Pupils could be returning to school as soon as May 6 if the current lockdown period is not extended. Many argue that this decision could cause havoc in South Africa amid the coronavirus outbreak.
TimesLIVE reports that a government draft proposal suggests that if the lockdown isn’t extended, grades seven and 12 will be among the first learners to return to school on May 6. Following this date, more grades will slowly be phased in until all are back up and running.
Education Expert Professor Jonathan Jansen has suggested that the academic year be called off altogether. While this idea has received some criticism, others are saying it is the logical thing to do.
Institute of Race Relations CEO, Dr Frans Cronje says he couldn’t agree with Jansen more.

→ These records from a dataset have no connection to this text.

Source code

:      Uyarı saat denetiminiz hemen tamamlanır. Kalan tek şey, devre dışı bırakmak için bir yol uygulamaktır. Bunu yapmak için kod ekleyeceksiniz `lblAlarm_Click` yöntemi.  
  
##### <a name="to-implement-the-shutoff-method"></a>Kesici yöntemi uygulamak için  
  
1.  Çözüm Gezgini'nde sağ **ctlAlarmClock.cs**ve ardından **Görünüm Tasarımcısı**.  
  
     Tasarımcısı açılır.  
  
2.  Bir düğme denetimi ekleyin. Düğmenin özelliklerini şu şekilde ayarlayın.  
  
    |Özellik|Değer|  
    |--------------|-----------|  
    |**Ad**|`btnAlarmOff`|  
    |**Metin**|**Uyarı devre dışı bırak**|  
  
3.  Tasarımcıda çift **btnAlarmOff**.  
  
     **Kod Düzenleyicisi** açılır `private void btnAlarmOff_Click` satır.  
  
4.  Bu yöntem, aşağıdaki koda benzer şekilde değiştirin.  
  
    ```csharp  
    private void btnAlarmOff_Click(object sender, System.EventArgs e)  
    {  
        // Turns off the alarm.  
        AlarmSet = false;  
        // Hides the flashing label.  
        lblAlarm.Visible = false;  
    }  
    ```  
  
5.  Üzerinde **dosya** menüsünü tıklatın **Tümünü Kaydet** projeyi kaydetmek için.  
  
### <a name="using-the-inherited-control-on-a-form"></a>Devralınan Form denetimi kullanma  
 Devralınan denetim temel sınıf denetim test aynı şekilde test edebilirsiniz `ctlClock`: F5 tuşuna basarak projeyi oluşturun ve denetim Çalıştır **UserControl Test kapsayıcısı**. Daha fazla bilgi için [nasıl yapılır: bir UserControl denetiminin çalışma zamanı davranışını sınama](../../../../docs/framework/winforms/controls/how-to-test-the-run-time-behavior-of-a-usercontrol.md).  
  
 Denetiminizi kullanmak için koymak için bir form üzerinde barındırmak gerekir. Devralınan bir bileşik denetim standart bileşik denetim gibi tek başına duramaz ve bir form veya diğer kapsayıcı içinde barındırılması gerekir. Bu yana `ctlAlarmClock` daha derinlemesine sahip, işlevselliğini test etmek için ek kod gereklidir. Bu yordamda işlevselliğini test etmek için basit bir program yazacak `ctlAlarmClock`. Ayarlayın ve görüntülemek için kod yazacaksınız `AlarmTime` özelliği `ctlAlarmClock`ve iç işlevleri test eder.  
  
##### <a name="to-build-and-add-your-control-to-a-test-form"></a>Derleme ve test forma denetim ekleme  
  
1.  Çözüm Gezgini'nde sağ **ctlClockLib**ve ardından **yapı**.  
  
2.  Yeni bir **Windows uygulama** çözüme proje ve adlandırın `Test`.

“Schools daily concentrate 13-million children in close proximity to one another. Those pupils then travel, collectively, many millions of kilometres a day between their homes and their schools. Our school system thereby represents a breeding ground and distribution network for South Africa’s COVID-19 pandemic, and reopening schools will undermine every other action the government has taken to stall the pandemic,” says Cronje.
According to Cronje, the risk of re-opening schools is especially dangerous due to the number of older people who often act as caregivers for children in South African homes.
“If children take the virus back into such households, COVID-19 risks exacerbating the terrible damage done to family structures in South Africa during the AIDS pandemic of 15 years ago,” he adds.
Cronje says the decision to open schools once more could even lead to another period of lockdown that is harder and more prolonged than the first.
“The government will be forced into new and prolonged hard lockdowns on businesses which many such enterprises will not survive, leading in turn to millions of people losing their livelihoods,” says Cronje.
If activities that bring large crowds of people together for extended periods of time do not remain restricted, the lives of children and elderly members of our society will be on the line.
He suggests that schools should stay closed throughout the winter months.
“Opening schools before at least the coming of our summer would be a reckless action and one we hope the government will have the good sense to avoid,” ends Cronje.